# are piranha illegal in connecticut



## David Brown

well i am thinking about ordering some red belly piranha. When i look to see if they are illegal i get both yes and no answers can someone please let me know if they are illegal in connecticut


----------



## jaceh14

i'm pretty sure that it is legal to have them in all of the northern states... not 100% on that one... pretty much they're illegal if they can survive all year round in the lakes/rivers/ect...

jace


----------



## hastatus

> No permit is required to import common aquarium species.
> It is illegal to release any aquarium fish into public or private waters.
> Possession or importation of a number of fish species is prohibited. These prohibited species include piranha, walking catfish, black, silver & bighead carp, gizzard shad and all species of the family Channidae (snakeheads).
> For further information and a complete listing, contact Inland Fisheries at 860-424-3474.


You might want to check that listing to see what genus is prohibited.


----------



## ChilDawg

You can't say that about all the northern states, unfortunately.
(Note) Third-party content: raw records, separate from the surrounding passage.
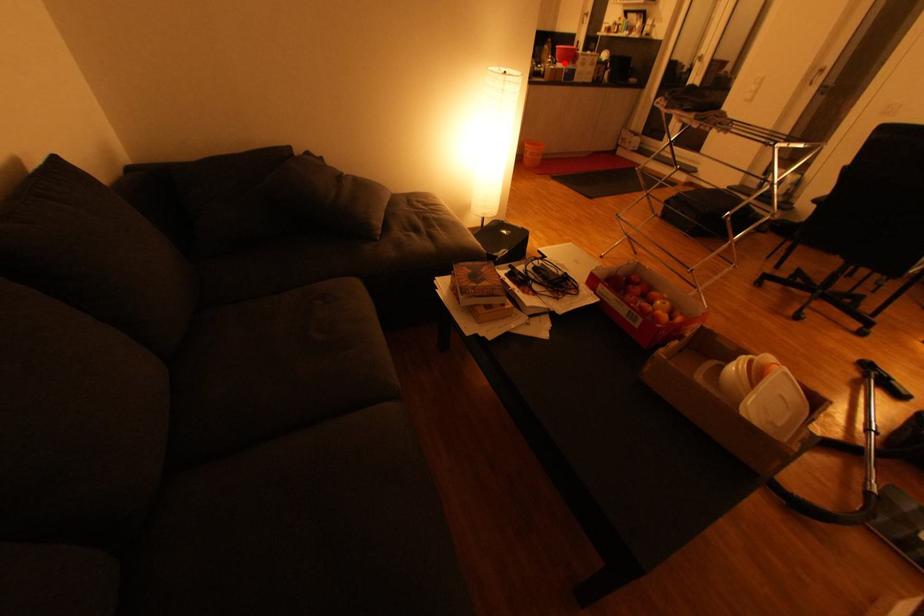
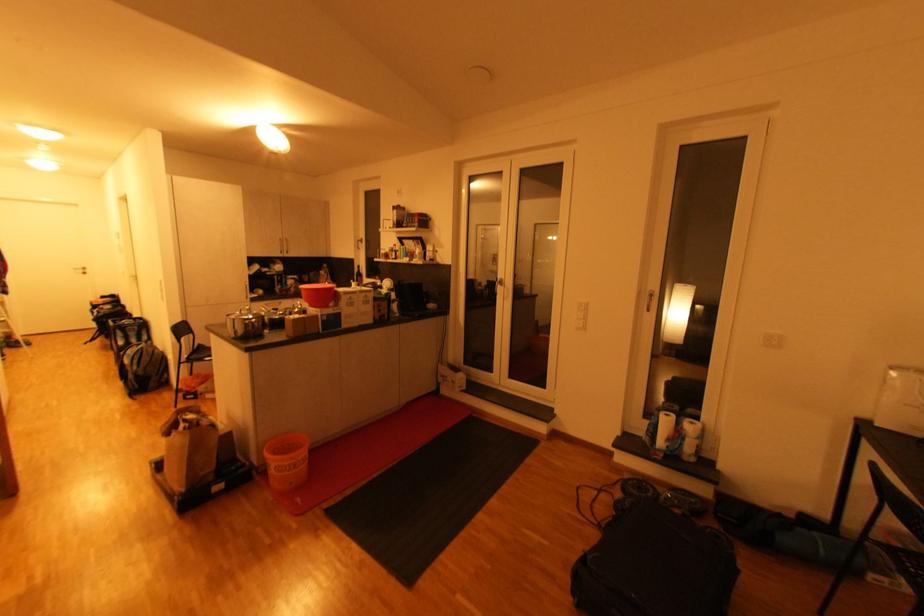
Question: I am providing you with two images of the same scene from different viewpoints. Given a red point in image1, look at the same physical point in image2. Is it:

Choices:
 (A) Closer to the viewpoint
 (B) Farther from the viewpoint

Answer: (B)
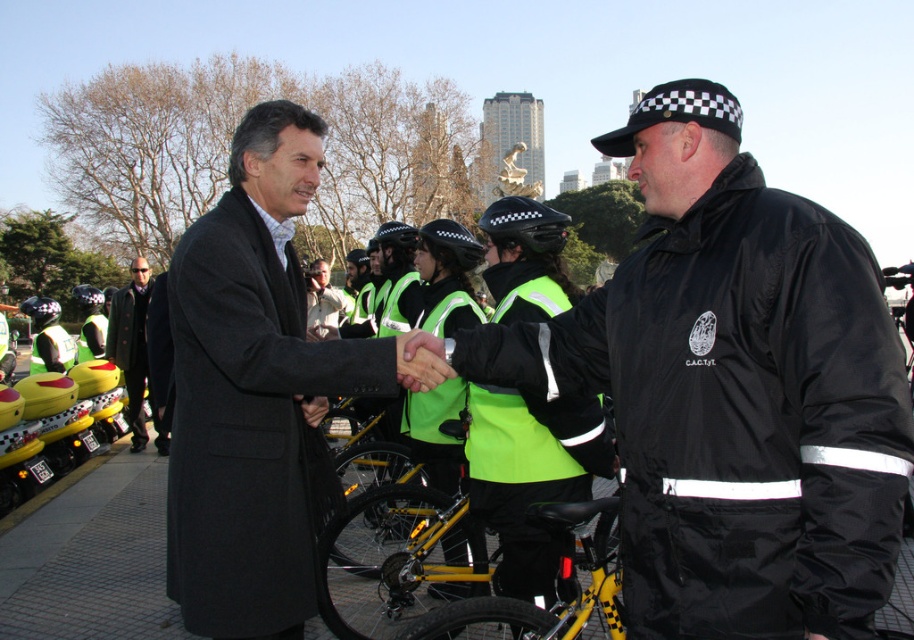
Does black glossy jacket at center have a lesser width compared to matte black coat at center?

Yes.

Is point (867, 625) positioned after point (355, 392)?

That is False.

Find the location of `black glossy jacket at center`. black glossy jacket at center is located at coordinates (731, 390).

Based on the photo, who is positioned more to the right, matte black coat at center or green wool coat at center?

matte black coat at center

Is matte black coat at center above green wool coat at center?

Correct, matte black coat at center is located above green wool coat at center.

Who is more forward, (240, 317) or (119, 304)?

Positioned in front is point (240, 317).

The width and height of the screenshot is (914, 640). What are the coordinates of `matte black coat at center` in the screenshot? It's located at (257, 392).

Is the position of matte black coat at center less distant than that of yellow metallic bicycle at center?

That is False.

Is point (303, 326) closer to camera compared to point (594, 499)?

Yes.

Measure the distance between point (214, 358) and camera.

The distance of point (214, 358) from camera is 94.14 feet.

Image resolution: width=914 pixels, height=640 pixels. What are the coordinates of `matte black coat at center` in the screenshot? It's located at (257, 392).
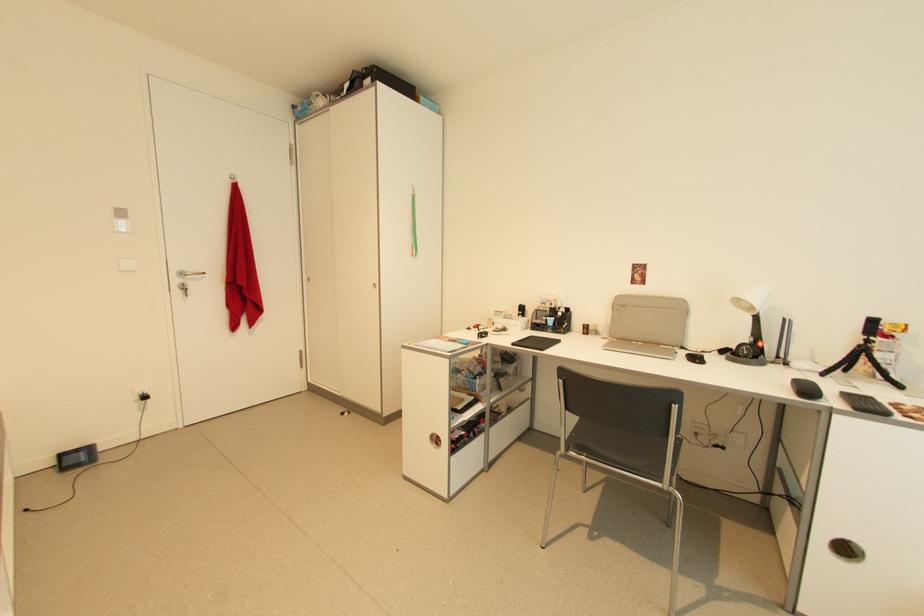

I know Mass. is illegal and Oregon tried to make them illegal at one point, too.


----------



## mike123

i think there is a map on this site that shows where its legal and illegal, ill look for ya

http://www.piranha-fury.com/information/article.php?id=38
i think they are illgal in CT, but if you live close to RI you can probably drive there and get some.


----------



## David Brown

mike123 said:


> i think there is a map on this site that shows where its legal and illegal, ill look for ya
> 
> http://www.piranha-fury.com/information/article.php?id=38
> i think they are illgal in CT, but if you live close to RI you can probably drive there and get some.


well i guess they are not illegal i ordered 5 and i will be receiving them in the am


----------



## hastatus

There is legislative paperwork that prohibits genera Pygocentrus spp and Serrasalmus spp.

From the date of the work its 2005. Whether or not it passed or was effective on a prior date, I don't know and didn't research it further since you are getting your fish.

From the wording, its legal to possess Pristobrycon and Pygopristis.


----------



## David Brown

thanks all for the quick response's


----------



## Malok

good luck with your fish and welcomer to p-fury


----------